== Document text ==
There's a fine line that separates the look of a fully rebuilt Mopar from a car that is just fixed up. Be it a purist's authentic resto or a tastefully and functionally modified car, you can always spot the machine that received the whole nine yards. Everywhere you look, it's quality, clean, and like new or better. To perform the total rebuild, you must go into each component and work the details before moving to the next. You'll find yourself working on components of the car that most guys take for granted. How many late-model Camaro or 5.0 Mustang guys will blueprint the pedals, rework the window mechanism, or, as we do this month, fully rebuild a steering column? Not many, we guess.

The details truly make the difference. Take the oft-neglected steering column. Slip behind the wheel of a nice looking Mopar, and the little things can detract and annoy. These cars are 30-plus years old and show it: The steering wheel begins to growl when turned, the signals won't self-cancel or work at all, and the ignition key has to be wiggled to get the engine to fire. Suddenly, that pretty Mopar acts like a tired old car. By the same token, if the wheel turns as smooth as silk, the controls snap positively like they were made yesterday, and the finish quality looks better than it did leaving Hamtramck, the sense of quality prevails. We had all types of woes brewing in the column of our '71 Challenger R/T: faulty electronics, a junkyard-quality finish, and dried, dirt-encrusted bearings made it anything but a smooth operator. A full cosmetic and functional rebuild set us back a couple of days, but it put us way ahead of the game when it came to a quality resto effort.

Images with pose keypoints
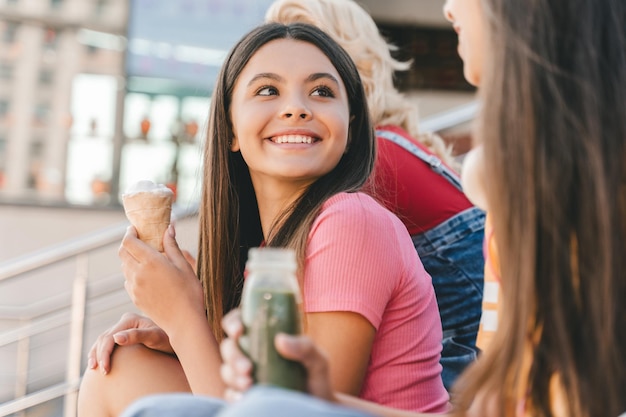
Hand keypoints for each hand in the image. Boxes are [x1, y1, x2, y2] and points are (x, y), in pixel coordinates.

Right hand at [87, 312, 172, 374]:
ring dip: (96, 354)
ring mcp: (124, 327)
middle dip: (99, 356)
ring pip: (102, 340)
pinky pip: (107, 342)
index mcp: (130, 319)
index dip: (105, 354)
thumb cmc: (168, 340)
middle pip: (104, 338)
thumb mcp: (155, 338)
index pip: (109, 337)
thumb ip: (137, 336)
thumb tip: (116, 338)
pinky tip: (98, 362)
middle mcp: (125, 321)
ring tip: (94, 369)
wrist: (176, 339)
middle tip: (102, 373)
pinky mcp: (124, 334)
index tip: (106, 370)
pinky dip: (100, 352)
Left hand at [118, 225, 205, 334]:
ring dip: (130, 258)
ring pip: (124, 267)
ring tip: (145, 258)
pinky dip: (132, 273)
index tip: (135, 229)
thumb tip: (169, 228)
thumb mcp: (184, 266)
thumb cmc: (189, 292)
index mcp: (151, 262)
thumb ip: (172, 246)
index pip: (129, 241)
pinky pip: (128, 280)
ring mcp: (134, 287)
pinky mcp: (135, 298)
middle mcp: (138, 273)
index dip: (129, 232)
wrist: (184, 321)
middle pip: (122, 252)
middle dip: (128, 243)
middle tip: (139, 240)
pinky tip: (146, 275)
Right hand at [219, 309, 335, 402]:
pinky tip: (242, 397)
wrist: (317, 405)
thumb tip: (280, 340)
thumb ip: (305, 347)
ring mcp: (246, 373)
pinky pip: (229, 392)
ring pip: (227, 369)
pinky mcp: (244, 393)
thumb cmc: (316, 378)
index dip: (233, 322)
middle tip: (248, 368)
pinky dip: (232, 394)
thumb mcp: (317, 359)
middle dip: (233, 356)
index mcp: (265, 335)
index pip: (240, 321)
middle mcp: (252, 352)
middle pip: (229, 346)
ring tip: (248, 385)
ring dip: (232, 376)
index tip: (240, 330)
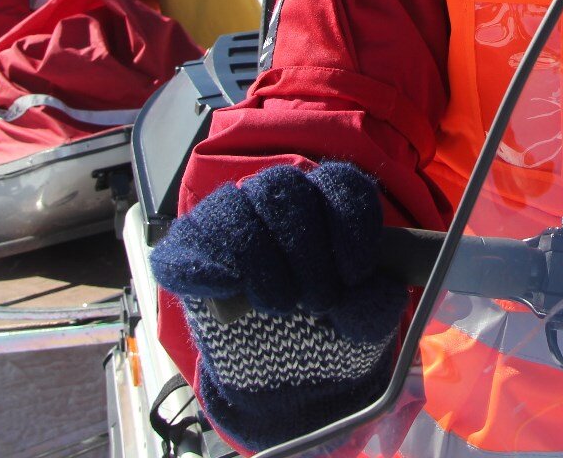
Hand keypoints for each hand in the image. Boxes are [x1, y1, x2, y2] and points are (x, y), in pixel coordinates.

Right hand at [151, 162, 406, 449]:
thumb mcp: (364, 322)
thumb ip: (376, 301)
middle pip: (286, 188)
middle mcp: (274, 198)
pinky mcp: (187, 250)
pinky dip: (217, 268)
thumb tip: (374, 283)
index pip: (340, 182)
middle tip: (319, 301)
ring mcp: (227, 219)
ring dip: (264, 264)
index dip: (350, 223)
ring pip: (237, 208)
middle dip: (307, 251)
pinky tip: (236, 299)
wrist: (282, 379)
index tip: (356, 273)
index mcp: (324, 202)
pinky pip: (194, 240)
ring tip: (282, 307)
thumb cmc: (329, 330)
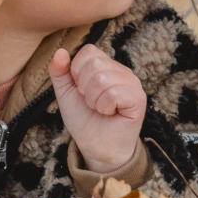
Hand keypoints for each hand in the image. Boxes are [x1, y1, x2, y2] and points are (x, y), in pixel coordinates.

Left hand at [50, 45, 146, 173]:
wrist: (96, 147)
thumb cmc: (84, 119)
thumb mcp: (66, 93)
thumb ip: (60, 72)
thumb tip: (59, 51)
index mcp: (106, 66)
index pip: (89, 51)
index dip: (77, 72)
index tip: (81, 90)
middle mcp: (122, 71)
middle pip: (94, 64)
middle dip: (85, 89)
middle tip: (92, 102)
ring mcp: (132, 83)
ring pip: (103, 79)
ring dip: (94, 100)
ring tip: (101, 109)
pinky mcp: (138, 99)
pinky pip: (113, 93)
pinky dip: (104, 107)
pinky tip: (110, 113)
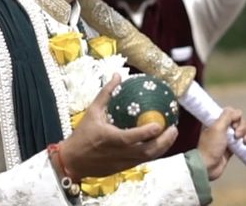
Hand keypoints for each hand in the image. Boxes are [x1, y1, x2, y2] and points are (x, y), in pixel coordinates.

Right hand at [58, 74, 177, 179]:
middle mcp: (118, 154)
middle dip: (164, 142)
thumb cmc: (82, 135)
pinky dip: (153, 152)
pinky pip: (142, 160)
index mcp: (110, 139)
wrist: (72, 162)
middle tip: (173, 128)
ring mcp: (122, 163)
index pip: (132, 138)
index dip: (147, 133)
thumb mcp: (92, 111)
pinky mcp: (123, 169)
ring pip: (148, 158)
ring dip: (163, 147)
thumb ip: (106, 94)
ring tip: (172, 134)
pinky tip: (160, 142)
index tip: (160, 123)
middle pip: (146, 152)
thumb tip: (118, 75)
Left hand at [197, 107, 245, 180]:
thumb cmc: (210, 147)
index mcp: (216, 121)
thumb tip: (238, 112)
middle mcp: (223, 128)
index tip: (234, 125)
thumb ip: (227, 117)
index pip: (231, 113)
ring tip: (245, 142)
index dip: (236, 117)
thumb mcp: (217, 128)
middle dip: (242, 127)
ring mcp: (229, 138)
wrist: (208, 166)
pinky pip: (245, 141)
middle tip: (237, 136)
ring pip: (244, 131)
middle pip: (240, 121)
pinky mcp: (234, 147)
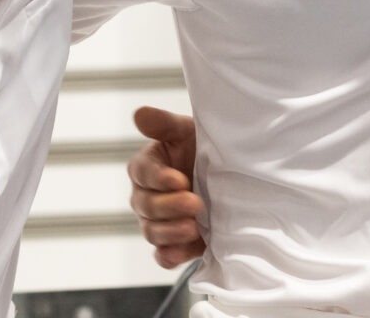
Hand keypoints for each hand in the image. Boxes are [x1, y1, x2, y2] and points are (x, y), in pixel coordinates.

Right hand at [128, 106, 206, 267]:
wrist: (230, 175)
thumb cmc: (202, 148)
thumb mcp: (188, 132)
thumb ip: (164, 124)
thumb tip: (139, 113)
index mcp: (146, 167)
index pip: (143, 174)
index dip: (159, 178)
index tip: (179, 179)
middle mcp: (145, 197)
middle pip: (146, 206)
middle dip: (169, 206)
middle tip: (194, 202)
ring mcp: (157, 222)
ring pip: (152, 232)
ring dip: (171, 232)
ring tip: (194, 227)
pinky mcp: (172, 244)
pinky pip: (163, 255)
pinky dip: (171, 255)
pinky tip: (186, 249)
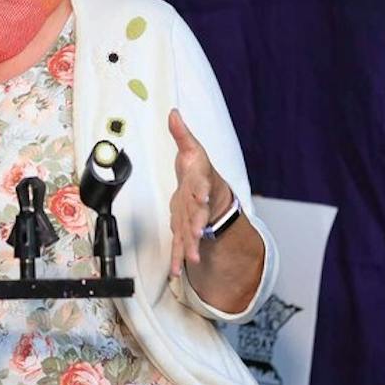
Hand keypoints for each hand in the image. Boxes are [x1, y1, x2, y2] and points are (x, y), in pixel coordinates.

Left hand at [167, 109, 233, 277]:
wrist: (210, 190)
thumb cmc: (199, 171)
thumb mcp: (190, 149)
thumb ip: (181, 134)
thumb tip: (173, 112)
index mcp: (199, 185)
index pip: (200, 187)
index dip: (200, 192)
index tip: (201, 197)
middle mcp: (198, 206)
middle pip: (198, 216)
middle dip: (198, 226)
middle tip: (199, 234)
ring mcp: (193, 220)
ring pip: (191, 236)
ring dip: (191, 248)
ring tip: (191, 260)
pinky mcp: (186, 231)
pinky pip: (182, 247)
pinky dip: (179, 259)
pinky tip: (175, 272)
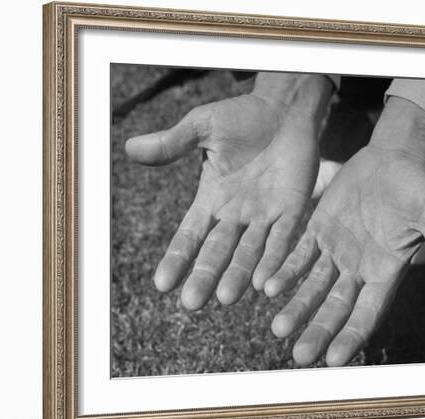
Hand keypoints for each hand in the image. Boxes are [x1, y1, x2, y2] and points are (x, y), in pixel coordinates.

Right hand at [125, 73, 332, 309]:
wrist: (285, 109)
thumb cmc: (242, 117)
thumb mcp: (203, 127)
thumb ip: (173, 142)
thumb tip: (130, 148)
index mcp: (212, 199)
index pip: (190, 235)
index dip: (177, 258)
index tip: (163, 283)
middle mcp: (236, 215)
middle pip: (217, 252)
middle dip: (205, 276)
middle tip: (192, 303)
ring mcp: (265, 216)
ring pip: (249, 252)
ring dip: (239, 275)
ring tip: (226, 297)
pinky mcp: (293, 210)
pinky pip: (282, 239)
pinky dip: (274, 259)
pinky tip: (265, 282)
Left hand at [265, 97, 424, 366]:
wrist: (390, 158)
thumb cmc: (416, 186)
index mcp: (386, 271)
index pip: (367, 313)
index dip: (351, 336)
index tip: (334, 360)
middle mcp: (358, 268)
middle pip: (335, 307)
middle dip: (318, 330)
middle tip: (299, 355)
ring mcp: (335, 250)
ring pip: (312, 285)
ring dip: (296, 306)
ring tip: (278, 328)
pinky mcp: (318, 230)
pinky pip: (299, 254)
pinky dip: (285, 270)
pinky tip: (267, 286)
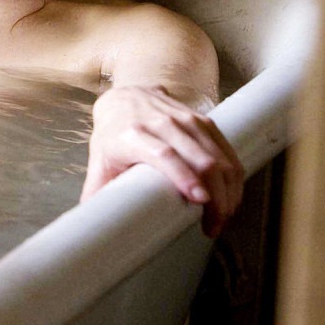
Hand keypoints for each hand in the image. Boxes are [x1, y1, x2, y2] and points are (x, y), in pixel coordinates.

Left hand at [82, 85, 242, 236]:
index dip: (184, 177)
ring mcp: (186, 119)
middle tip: (213, 225)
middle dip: (214, 196)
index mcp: (132, 134)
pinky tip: (231, 196)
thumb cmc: (112, 134)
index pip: (164, 155)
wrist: (123, 99)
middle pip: (199, 159)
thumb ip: (97, 191)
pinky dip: (233, 176)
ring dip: (228, 190)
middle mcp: (161, 123)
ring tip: (223, 217)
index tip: (200, 201)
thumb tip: (92, 221)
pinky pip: (226, 150)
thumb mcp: (99, 161)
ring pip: (218, 156)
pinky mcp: (204, 121)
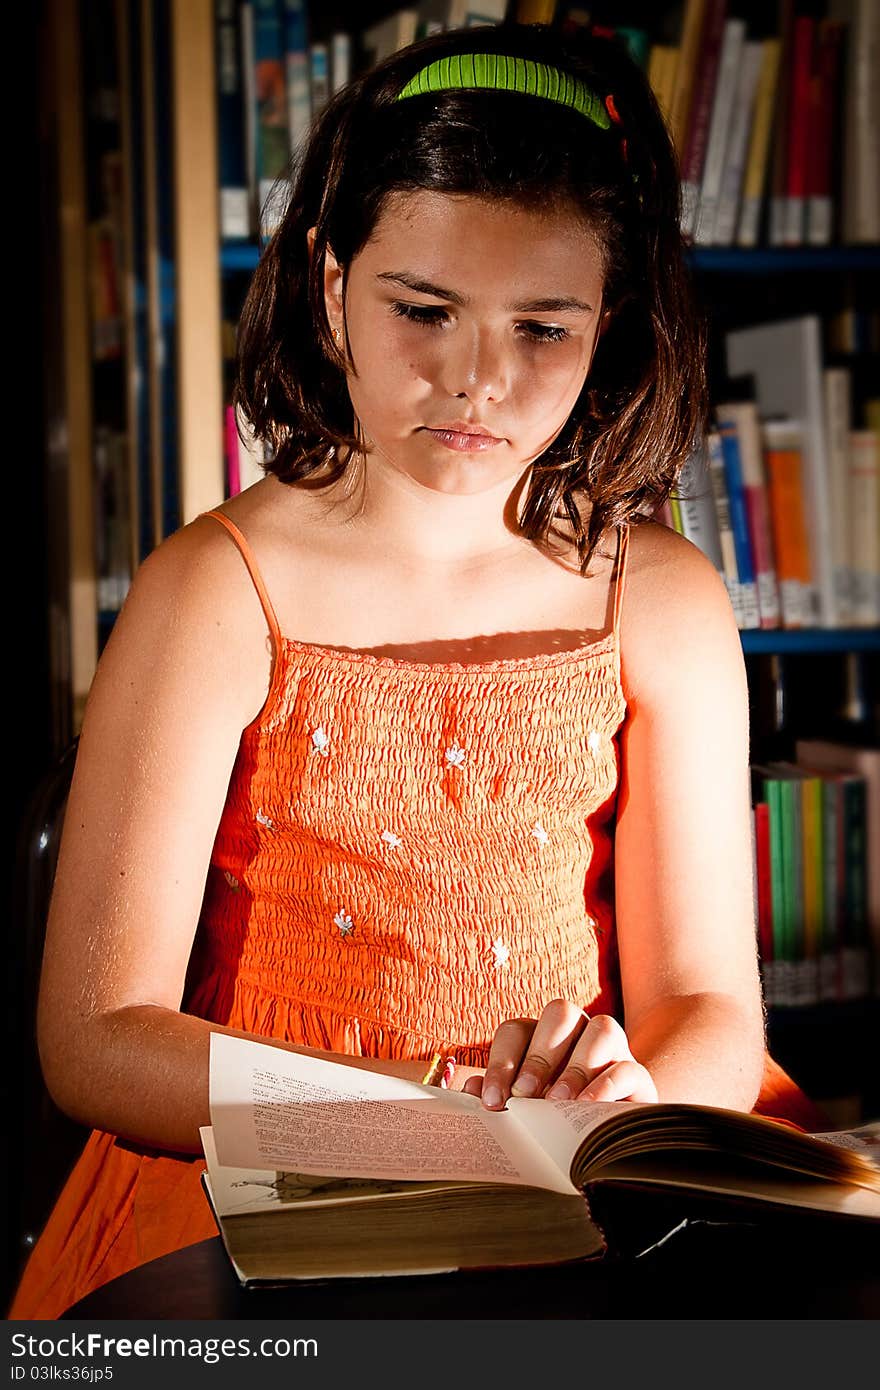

== Your instructions ==
Transcribe the whole article about rebuilding a Mopar steering column, word for word. These rows have no connection to the article about rebuilding a Mopar steering column.

== Answer space ==
There's a fine line that separates the look of a fully rebuilt Mopar from a car that is just fixed up. Be it a purist's authentic resto or a tastefully and functionally modified car, you can always spot the machine that received the whole nine yards. Everywhere you look, it's quality, clean, and like new or better. To perform the total rebuild, you must go into each component and work the details before moving to the next. You'll find yourself working on components of the car that most guys take for granted. How many late-model Camaro or 5.0 Mustang guys will blueprint the pedals, rework the window mechanism, or, as we do this month, fully rebuild a steering column? Not many, we guess.

The details truly make the difference. Take the oft-neglected steering column. Slip behind the wheel of a nice looking Mopar, and the little things can detract and annoy. These cars are 30-plus years old and show it: The steering wheel begins to growl when turned, the signals won't self-cancel or work at all, and the ignition key has to be wiggled to get the engine to fire. Suddenly, that pretty Mopar acts like a tired old car. By the same token, if the wheel turns as smooth as silk, the controls snap positively like they were made yesterday, and the finish quality looks better than it did leaving Hamtramck, the sense of quality prevails. We had all types of woes brewing in the column of our '71 Challenger R/T: faulty electronics, a junkyard-quality finish, and dried, dirt-encrusted bearings made it anything but a smooth operator. A full cosmetic and functional rebuild set us back a couple of days, but it put us way ahead of the game when it came to a quality resto effort.